--- begin PAGE EXTRACT ---
August, 2005


23
Aug 05

Tue, 23 Aug 2005

I was not set to be cheerful today, but the lazyweb has done me wonders so far, with at least partial solutions to both my flickr and flashcard rumblings.

Of course, then Nat’s picture was on boingboing and that just really ruined the day. ;) (Seriously a wicked cool picture.)


23
Aug 05

Mon, 22 Aug 2005

Discovered this morning that the mindblowing performance problems I was having last night was because I went from running the intended-for-2.12 clearlooks to the intended-for-2.14 clearlooks, which uses cairo in some ways that are not really ironed out performance-wise. Moral of the story here- cairo is way better than it was performance wise, but as always, a theme that is not fully baked can still blow everything up. :)

After that, spent about four hours this morning doing test review, and a good chunk of the rest of the day playing with various flash card apps. None of the three on gnomefiles were Just Right, which made me spend part of the day reviewing python docs and playing with glade to at least clean up the python-based FlashBack. I actually prefer gflashcards in most respects, but it lacks a separate field for examples, so… :/

Other than the test prep, honestly a sort of dysfunctional, depressing day- not really sure why as I actually got quite a lot done in the morning, just felt very blah all afternoon. Have downloaded a new liveCD for the first time in a bit; hopefully be more productive with that tomorrow.
--- end PAGE EXTRACT ---
> **WHAT YOU WILL DO**
State whether each statement agrees with the blog entries above: (a) the performance problems came from switching to the clearlooks intended for 2.14, (b) the writer prefers FlashBack to gflashcards in most respects, (c) the four hours of test review took place in the afternoon. Answer yes or no for each, quoting the words of the blog entries that decide it. The listing that follows has no connection to the blog entries above.
--- begin RECORD EXCERPTS ---
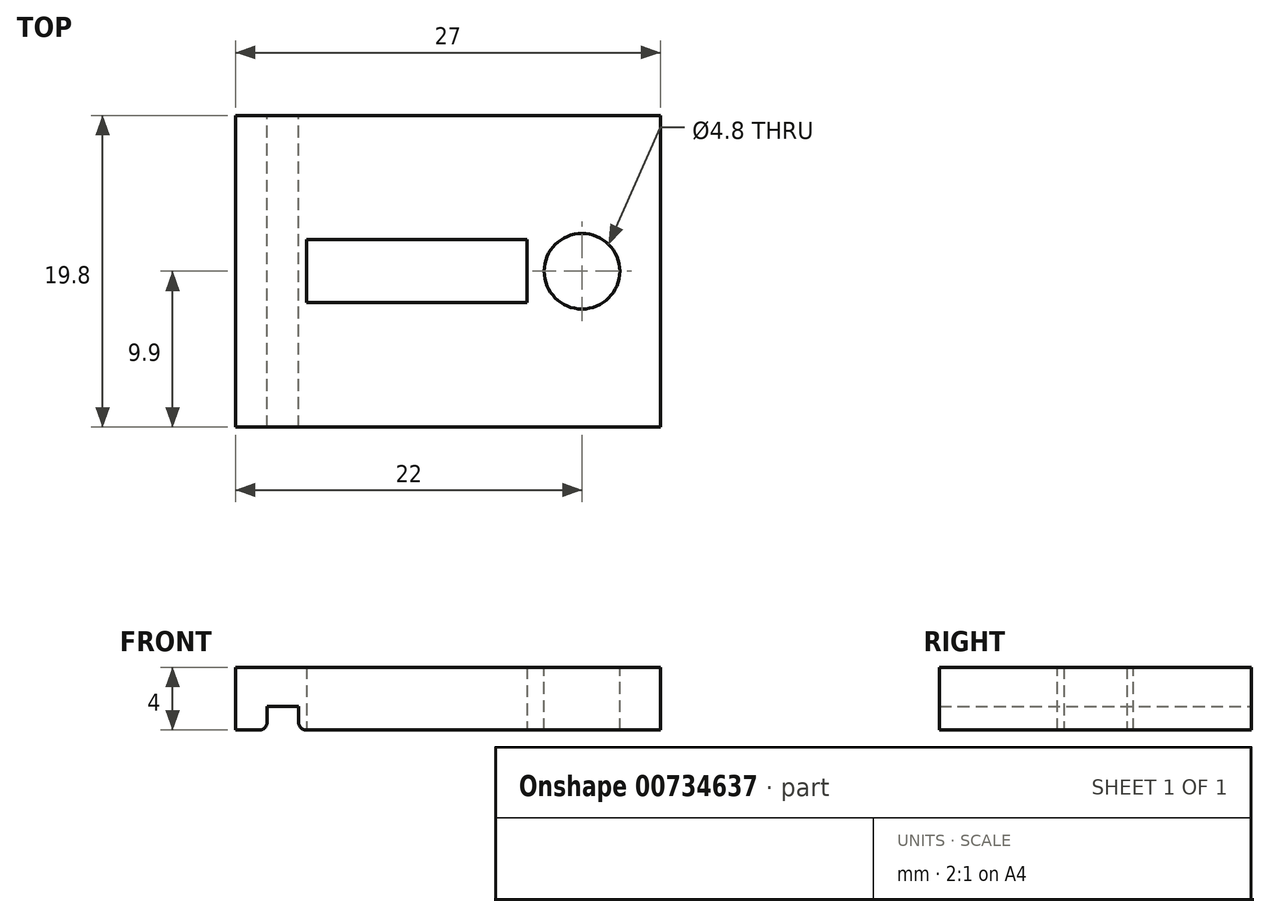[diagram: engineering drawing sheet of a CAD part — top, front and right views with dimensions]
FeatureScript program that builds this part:
annotation { "Feature Type Name" : "Feature", "Feature Type Description" : "" }
export const myFeature = defineFeature(function(context is Context, id is Id, definition is map)
    precondition{}
    {
        {
            var Q0;
            Q0=qCreatedBy(makeId("Front.planeOp"),FACE);
            var sketch = newSketch(context, id + "F0", { "sketchPlane" : qUnion([Q0])});
            skLineSegment(sketch, "E0.bottom", {"start": v(0, 0) * mm, "end": v(-23, 0) * mm});
            skLineSegment(sketch, "E0.top", {"start": v(0, 4) * mm, "end": v(-27, 4) * mm});
            skLineSegment(sketch, "E0.left", {"start": v(0, 0) * mm, "end": v(0, 4) * mm});
            skLineSegment(sketch, "E0.right", {"start": v(-27, 0) * mm, "end": v(-27, 4) * mm});
            skLineSegment(sketch, "E1.top", {"start": v(-25, 1.5) * mm, "end": v(-23, 1.5) * mm});
            skLineSegment(sketch, "E1.left", {"start": v(-25, 0) * mm, "end": v(-25, 1.5) * mm});
            skLineSegment(sketch, "E1.right", {"start": v(-23, 0) * mm, "end": v(-23, 1.5) * mm});
            skLineSegment(sketch, "E2.trimOffspring", {"start": v(-25, 0) * mm, "end": v(-27, 0) * mm});
            skSolve(sketch);
        }
        {
            var Q0;
            Q0 = qSketchRegion(id + "F0", true);
            extrude(context, id + "F1", {"entities" : qUnion([Q0]), "depth" : 9.9 * mm, "offsetDistance" : 25 * mm, "hasSecondDirection" : true, "secondDirectionOppositeDirection" : true, "secondDirectionDepth" : 9.9 * mm});
        }
        {
            var Q0;
            Q0=makeQuery(id+"F1.opExtrude","SWEPT_FACE",FACE,{"disambiguationData":[OSD([sQuery(id+"F0.wireOp",EDGE,"E0.top")])]});
            var sketch = newSketch(context, id + "F2", { "sketchPlane" : qUnion([Q0])});
            skCircle(sketch, "E3", {"center": v(-5, 0) * mm, "radius": 2.4 * mm});
            skSolve(sketch);
        }
        {
            var Q0;
            Q0 = qSketchRegion(id + "F2", true);
            extrude(context, id + "F3", {"entities" : qUnion([Q0]), "operationType" : NewBodyOperationType.REMOVE, "endBound" : BoundingType.THROUGH_ALL, "oppositeDirection" : true, "depth" : 25 * mm, "offsetDistance" : 25 * mm});
        }
        {
            var Q0;
            Q0=makeQuery(id+"F1.opExtrude","SWEPT_EDGE",EDGE,{"disambiguationData":[OSD([sQuery(id+"F0.wireOp",EDGE,"E1.left"),sQuery(id+"F0.wireOp",EDGE,"E2.trimOffspring")])]});
            var Q1;
            Q1=makeQuery(id+"F1.opExtrude","SWEPT_EDGE",EDGE,{"disambiguationData":[OSD([sQuery(id+"F0.wireOp",EDGE,"E0.bottom"),sQuery(id+"F0.wireOp",EDGE,"E1.right")])]});
            fillet(context, id + "F4", {"entities" : qUnion([Q0, Q1]), "tangentPropagation" : true, "radius" : 0.5 * mm, "defaultsChanged" : false, "vertexSettings" : [], "allowEdgeOverflow" : false});
        }
        {
            var Q0;
            Q0=makeQuery(id+"F1.opExtrude","SWEPT_FACE",FACE,{"disambiguationData":[OSD([sQuery(id+"F0.wireOp",EDGE,"E0.bottom")])]});
            var sketch = newSketch(context, id + "F5", { "sketchPlane" : qUnion([Q0])});
            skLineSegment(sketch, "E4.bottom", {"start": v(-22.5, 2) * mm, "end": v(-8.5, 2) * mm});
            skLineSegment(sketch, "E4.top", {"start": v(-22.5, -2) * mm, "end": v(-8.5, -2) * mm});
            skLineSegment(sketch, "E4.left", {"start": v(-22.5, 2) * mm, "end": v(-22.5, -2) * mm});
            skLineSegment(sketch, "E4.right", {"start": v(-8.5, 2) * mm, "end": v(-8.5, -2) * mm});
            skSolve(sketch);
        }
        {
            var Q0;
            Q0 = qSketchRegion(id + "F5", true);
            extrude(context, id + "F6", {"entities" : qUnion([Q0]), "operationType" : NewBodyOperationType.REMOVE, "endBound" : BoundingType.THROUGH_ALL, "oppositeDirection" : true, "depth" : 25 * mm, "offsetDistance" : 25 * mm});
        }
    });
--- end RECORD EXCERPTS ---
> **REPLY**
(a) Yes: "I went from running the intended-for-2.12 clearlooks to the intended-for-2.14 clearlooks"
(b) No: "I actually prefer gflashcards in most respects"
(c) No: "spent about four hours this morning doing test review"